In the days of his flesh, Jesus offered up prayers and supplications, with loud cries and tears, to the one who was able to save him from death, and he was heard . . . [as] he learned obedience through what he suffered . . . (Hebrews 5:7-8)

There's a kind of pathos here that our Savior shares with us, and shares it with us in his great travail, as he walked his Lenten path; his journey to being lifted up, as the gospel reading says, "If I be lifted up from the earth, will draw all people to myself." But what else did he say? Notice the other remark in that gospel reading. When the crowd around him heard a voice, a thundering voice, our Lord interpreted it as a voice from heaven, and said, "Now is the judgment of this world. Now the ruler of this world will be driven out." (John 12:30-31)

I think in this season of pandemic, in this Lenten season as we approach the Easter resurrection celebration, we can also look at our unruly wills and see their connection to the ruler of this world who needs to be driven out. We can see way in which we are implicated, complicit, connected to the ruler of this world, as a ruler of chaos, as the ruler of dissension and conflict, of pitting people against one another so that good things cannot be accomplished.

How are our unruly wills and affections tied in with the ruler of this world, so that in his being driven out, we too can be released from that captivity, released to belong to one another in a web of mutuality, of generosity, grace and hospitality toward one another? That's our Lenten journey. What is it that we need to renounce? What affections do we need to replace and redirect so that we might be resurrection people saved and rescued for new life and new creation?

And what will this new creation look like? I propose that it will be a new generosity among us so that, as we have become increasingly aware of the ways in which we are challenged with our unruly wills and affections to belong to one another in a web of mutuality, we will begin to grant each other, grace, forbearance, slack, and a willingness to yield to one another, to make space for one another, to be finding our own path—yes; but also to be finding ways different from our own to belong, to connect, to find ways to new life and restoration.

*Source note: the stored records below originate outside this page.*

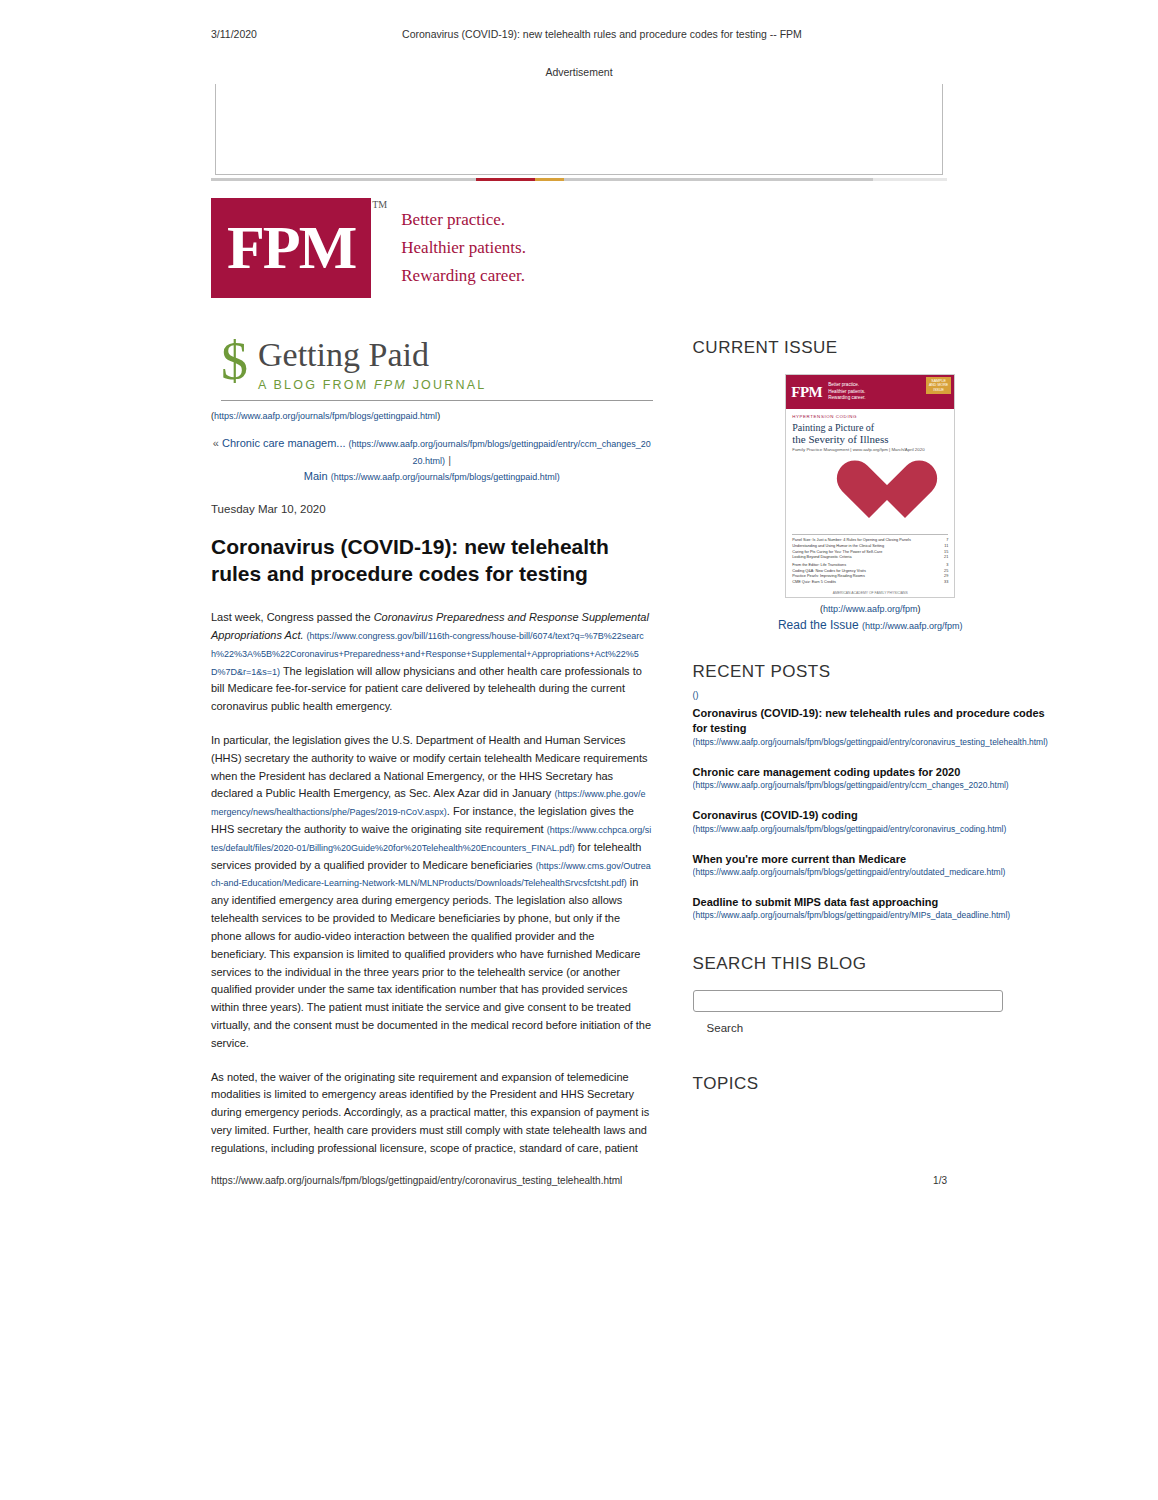3/11/2020 Coronavirus (COVID-19): new telehealth rules and procedure codes for testing -- FPM
Advertisement
FPMTM
Better practice.
Healthier patients.
Rewarding career.
$
Getting Paid
A BLOG FROM FPM JOURNAL
(https://www.aafp.org/journals/fpm/blogs/gettingpaid.html)
« Chronic care managem... (https://www.aafp.org/journals/fpm/blogs/gettingpaid/entry/ccm_changes_2020.html) |
Main (https://www.aafp.org/journals/fpm/blogs/gettingpaid.html)
Tuesday Mar 10, 2020
Coronavirus (COVID-19): new telehealth rules and procedure codes for testing
Last week, Congress passed the Coronavirus Preparedness and Response Supplemental Appropriations Act. (https://www.congress.gov/bill/116th-congress/house-bill/6074/text?q=%7B%22search%22%3A%5B%22Coronavirus+Preparedness+and+Response+Supplemental+Appropriations+Act%22%5D%7D&r=1&s=1) The legislation will allow physicians and other health care professionals to bill Medicare fee-for-service for patient care delivered by telehealth during the current coronavirus public health emergency.
In particular, the legislation gives the U.S. Department of Health and Human Services (HHS) secretary the authority to waive or modify certain telehealth Medicare requirements when the President has declared a National Emergency, or the HHS Secretary has declared a Public Health Emergency, as Sec. Alex Azar did in January (https://www.phe.gov/emergency/news/healthactions/phe/Pages/2019-nCoV.aspx). For instance, the legislation gives the HHS secretary the authority to waive the originating site requirement (https://www.cchpca.org/sites/default/files/2020-01/Billing%20Guide%20for%20Telehealth%20Encounters_FINAL.pdf) for telehealth services provided by a qualified provider to Medicare beneficiaries (https://www.cms.gov/Outreach-and-Education/Medicare-Learning-Network-MLN/MLNProducts/Downloads/TelehealthSrvcsfctsht.pdf) in any identified emergency area during emergency periods. The legislation also allows telehealth services to be provided to Medicare beneficiaries by phone, but only if the phone allows for audio-video interaction between the qualified provider and the beneficiary. This expansion is limited to qualified providers who have furnished Medicare services to the individual in the three years prior to the telehealth service (or another qualified provider under the same tax identification number that has provided services within three years). The patient must initiate the service and give consent to be treated virtually, and the consent must be documented in the medical record before initiation of the service.
As noted, the waiver of the originating site requirement and expansion of telemedicine modalities is limited to emergency areas identified by the President and HHS Secretary during emergency periods. Accordingly, as a practical matter, this expansion of payment is very limited. Further, health care providers must still comply with state telehealth laws and regulations, including professional licensure, scope of practice, standard of care, patient
CURRENT ISSUE
FPM
Better practice.
Healthier patients.
Rewarding career.
SAMPLE
AND MORE
ISSUE
HYPERTENSION CODING
Painting a Picture ofthe Severity of Illness
Family Practice Management | www.aafp.org/fpm | March/April 2020
Panel Size: Is Just a Number: 4 Rules for Opening and Closing Panels 7
Understanding and Using Humor in the Clinical Setting 11
Caring for Pts Caring for You: The Power of Self-Care 15
Looking Beyond Diagnostic Criteria 21
From the Editor: Life Transitions 3
Coding Q&A: New Codes for Urgency Visits 25
Practice Pearls: Improving Reading Rooms 29
CME Quiz: Earn 5 Credits 33
AMERICAN ACADEMY OF FAMILY PHYSICIANS
(http://www.aafp.org/fpm)
Read the Issue (http://www.aafp.org/fpm)
RECENT POSTS
()
Coronavirus (COVID-19): new telehealth rules and procedure codes for testing (https://www.aafp.org/journals/fpm/blogs/gettingpaid/entry/coronavirus_testing_telehealth.html)
Chronic care management coding updates for 2020 (https://www.aafp.org/journals/fpm/blogs/gettingpaid/entry/ccm_changes_2020.html)
Coronavirus (COVID-19) coding (https://www.aafp.org/journals/fpm/blogs/gettingpaid/entry/coronavirus_coding.html)
When you're more current than Medicare (https://www.aafp.org/journals/fpm/blogs/gettingpaid/entry/outdated_medicare.html)
Deadline to submit MIPS data fast approaching (https://www.aafp.org/journals/fpm/blogs/gettingpaid/entry/MIPs_data_deadline.html)
SEARCH THIS BLOG
Search
TOPICS
https://www.aafp.org/journals/fpm/blogs/gettingpaid/entry/coronavirus_testing_telehealth.html 1/3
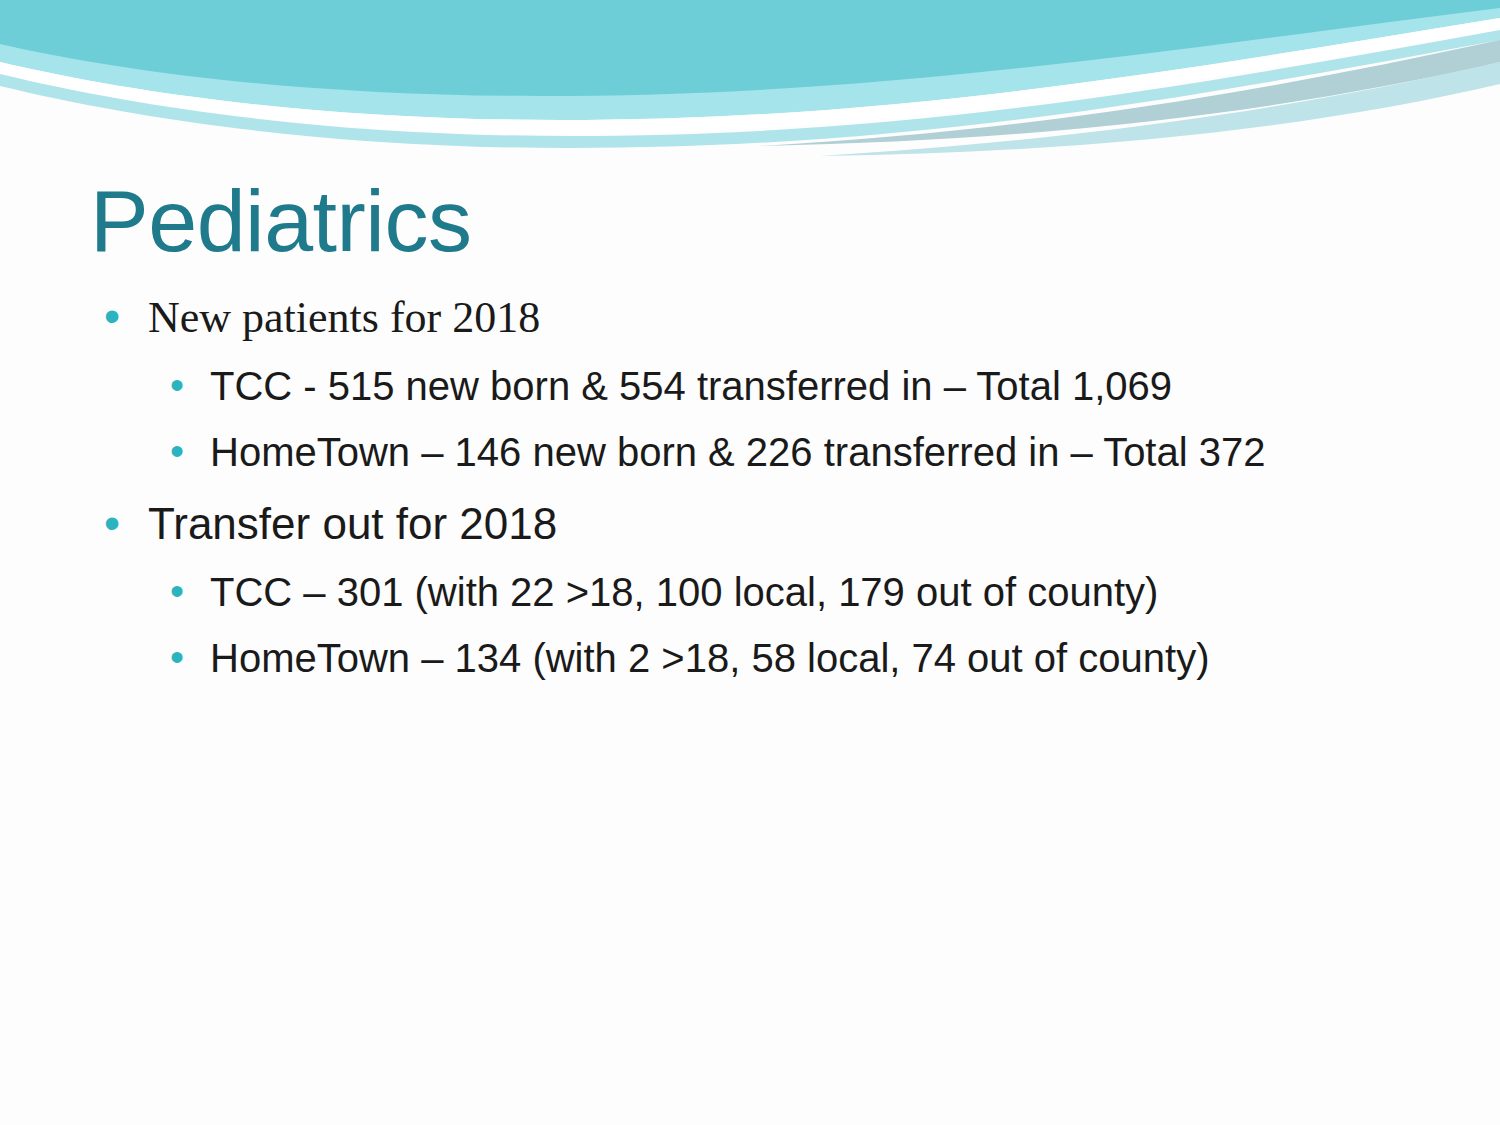Pediatrics
New patients for 2018
TCC - 515 new born & 554 transferred in – Total 1,069
HomeTown – 146 new born & 226 transferred in – Total 372
Transfer out for 2018
TCC – 301 (with 22 >18, 100 local, 179 out of county)
HomeTown – 134 (with 2 >18, 58 local, 74 out of county)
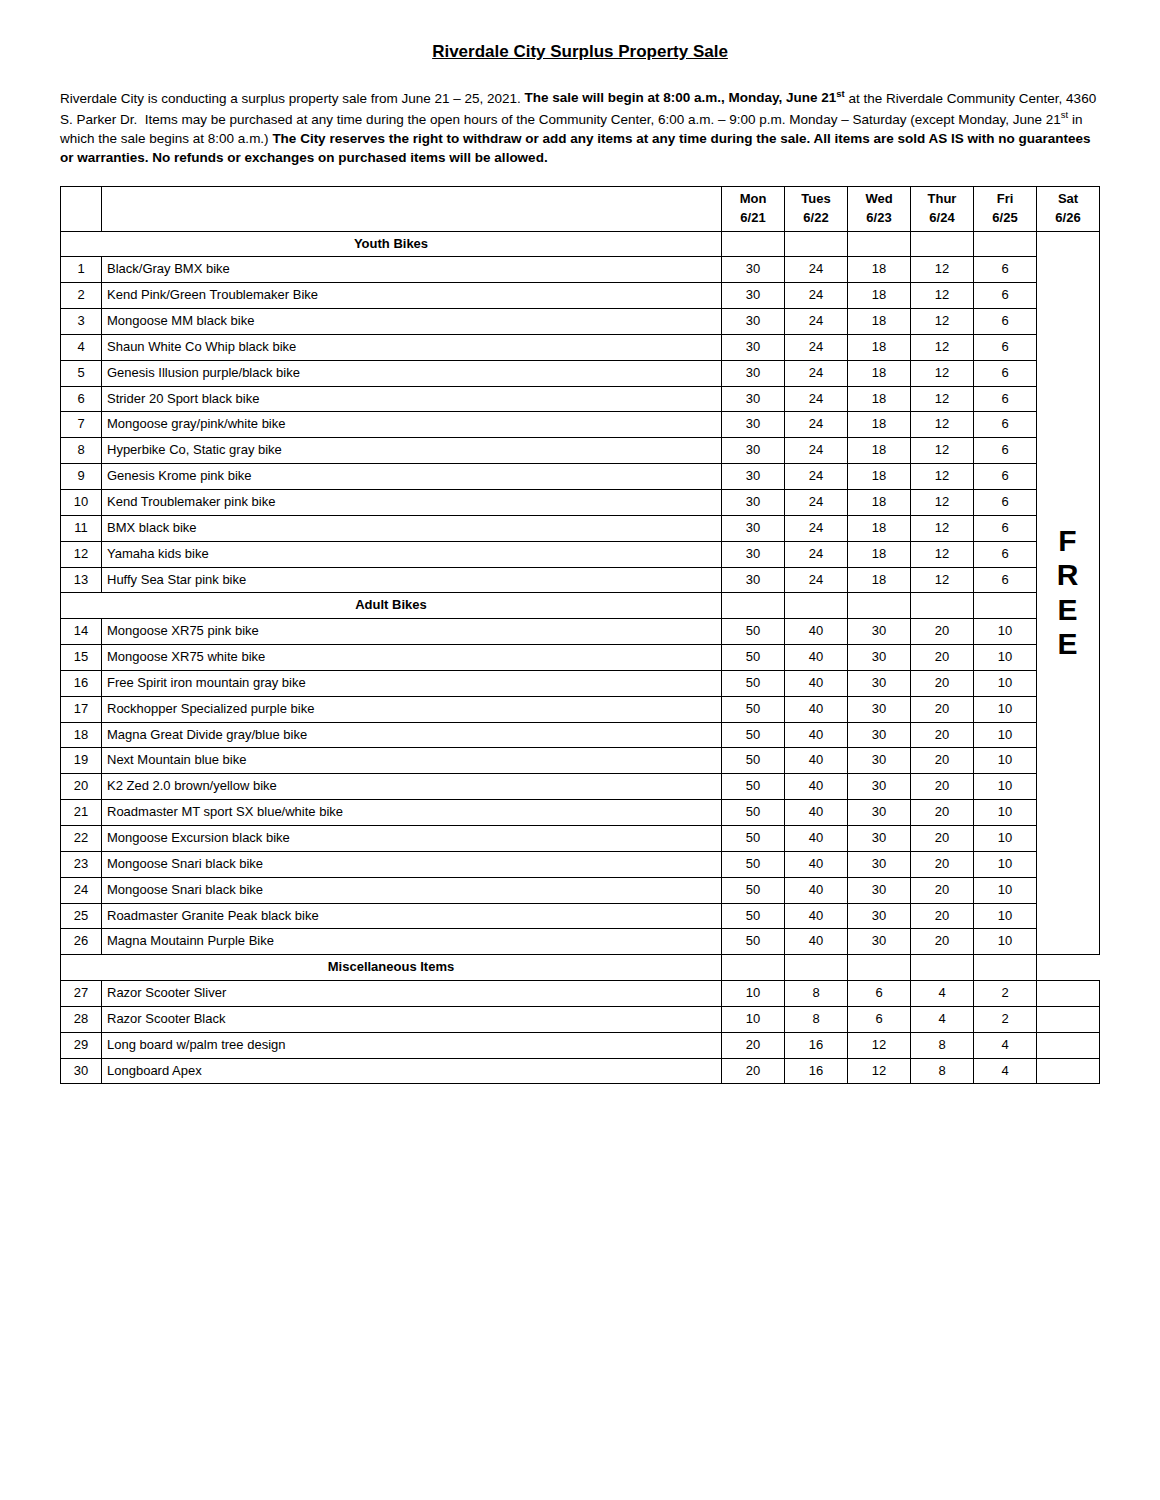Riverdale City Surplus Property Sale
Riverdale City is conducting a surplus property sale from June 21 – 25, 2021. The sale will begin at 8:00 a.m., Monday, June 21st at the Riverdale Community Center, 4360 S. Parker Dr. Items may be purchased at any time during the open hours of the Community Center, 6:00 a.m. – 9:00 p.m. Monday – Saturday (except Monday, June 21st in which the sale begins at 8:00 a.m.) The City reserves the right to withdraw or add any items at any time during the sale. All items are sold AS IS with no guarantees or warranties. No refunds or exchanges on purchased items will be allowed.
| | | Mon 6/21 | Tues 6/22 | Wed 6/23 | Thur 6/24 | Fri 6/25 | Sat 6/26 |
| --- | --- | --- | --- | --- | --- | --- | --- |
| Youth Bikes | | | | | | F R E E |
| 1 | Black/Gray BMX bike | 30 | 24 | 18 | 12 | 6 |
| 2 | Kend Pink/Green Troublemaker Bike | 30 | 24 | 18 | 12 | 6 |
| 3 | Mongoose MM black bike | 30 | 24 | 18 | 12 | 6 |
| 4 | Shaun White Co Whip black bike | 30 | 24 | 18 | 12 | 6 |
| 5 | Genesis Illusion purple/black bike | 30 | 24 | 18 | 12 | 6 |
| 6 | Strider 20 Sport black bike | 30 | 24 | 18 | 12 | 6 |
| 7 | Mongoose gray/pink/white bike | 30 | 24 | 18 | 12 | 6 |
| 8 | Hyperbike Co, Static gray bike | 30 | 24 | 18 | 12 | 6 |
| 9 | Genesis Krome pink bike | 30 | 24 | 18 | 12 | 6 |
| 10 | Kend Troublemaker pink bike | 30 | 24 | 18 | 12 | 6 |
| 11 | BMX black bike | 30 | 24 | 18 | 12 | 6 |
| 12 | Yamaha kids bike | 30 | 24 | 18 | 12 | 6 |
| 13 | Huffy Sea Star pink bike | 30 | 24 | 18 | 12 | 6 |
| Adult Bikes | | | | | |
| 14 | Mongoose XR75 pink bike | 50 | 40 | 30 | 20 | 10 |
| 15 | Mongoose XR75 white bike | 50 | 40 | 30 | 20 | 10 |
| 16 | Free Spirit iron mountain gray bike | 50 | 40 | 30 | 20 | 10 |
| 17 | Rockhopper Specialized purple bike | 50 | 40 | 30 | 20 | 10 |
| 18 | Magna Great Divide gray/blue bike | 50 | 40 | 30 | 20 | 10 |
| 19 | Next Mountain blue bike | 50 | 40 | 30 | 20 | 10 |
| 20 | K2 Zed 2.0 brown/yellow bike | 50 | 40 | 30 | 20 | 10 |
| 21 | Roadmaster MT sport SX blue/white bike | 50 | 40 | 30 | 20 | 10 |
| 22 | Mongoose Excursion black bike | 50 | 40 | 30 | 20 | 10 |
| 23 | Mongoose Snari black bike | 50 | 40 | 30 | 20 | 10 |
| 24 | Mongoose Snari black bike | 50 | 40 | 30 | 20 | 10 |
| 25 | Roadmaster Granite Peak black bike | 50 | 40 | 30 | 20 | 10 |
| 26 | Magna Moutainn Purple Bike | 50 | 40 | 30 | 20 | 10 |
| Miscellaneous Items | | | | | |
| 27 | Razor Scooter Sliver | 10 | 8 | 6 | 4 | 2 | |
| 28 | Razor Scooter Black | 10 | 8 | 6 | 4 | 2 | |
| 29 | Long board w/palm tree design | 20 | 16 | 12 | 8 | 4 | |
| 30 | Longboard Apex | 20 | 16 | 12 | 8 | 4 | |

I propose that we will be able to grant one another that kind of generosity, that kind of forbearance, that kind of leniency.

That's what new life could look like on the other side of our challenges in this Lenten year, this pandemic year. I invite us to walk that path, to explore that possibility, as we complete our Lenten journey, ‘that our hearts may surely there be fixed where true joys are to be found amid the swift and varied changes of the world’ (Collect for 5 Lent, Book of Common Prayer).

Lord in your mercy, hear our prayer. Amen.